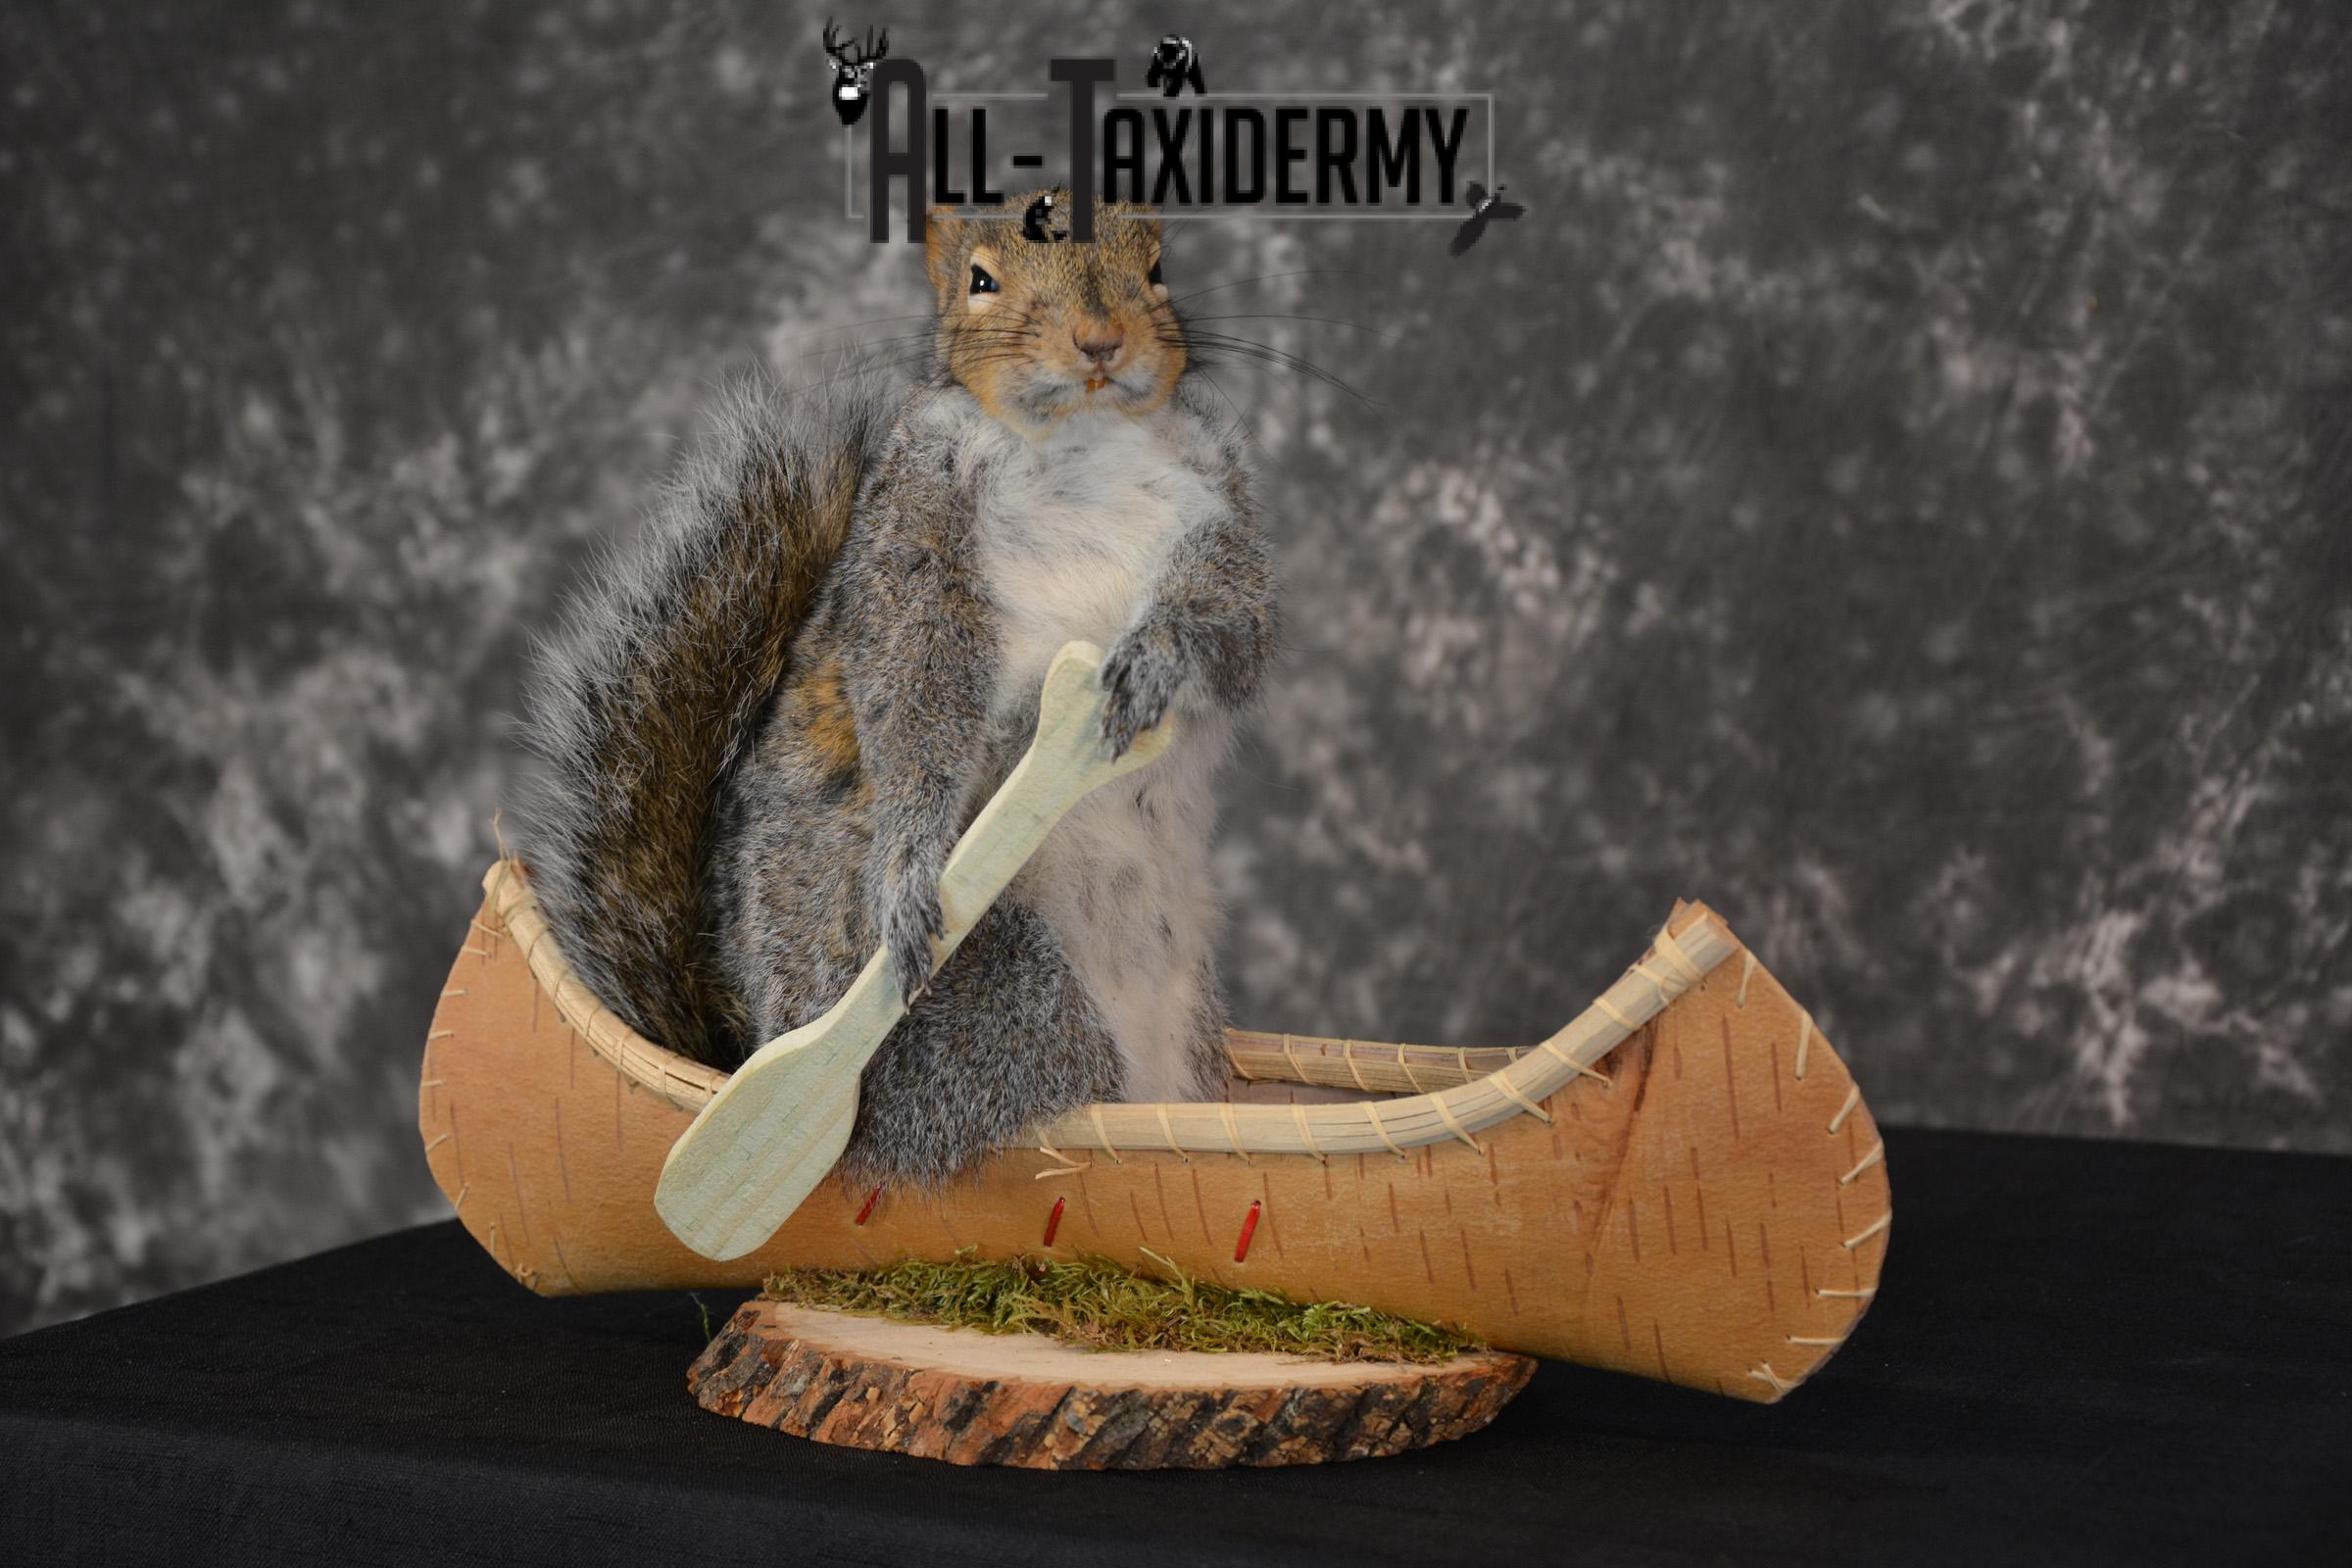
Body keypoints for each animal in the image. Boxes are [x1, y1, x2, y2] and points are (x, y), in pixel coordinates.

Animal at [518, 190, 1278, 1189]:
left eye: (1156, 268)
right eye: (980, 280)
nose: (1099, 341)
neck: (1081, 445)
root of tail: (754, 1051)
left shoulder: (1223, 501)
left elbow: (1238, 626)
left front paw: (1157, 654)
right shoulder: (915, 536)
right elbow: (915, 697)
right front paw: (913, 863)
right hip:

**Problem to work on:**
All lines from the one with "left elbow: (1238, 626)" to the end of the records must be set down exactly. Skip every line before it.

**Exercise response:**
left elbow: (1238, 626)
left front paw: (1157, 654)
right shoulder: (915, 536)
right elbow: (915, 697)
right front paw: (913, 863)
right hip:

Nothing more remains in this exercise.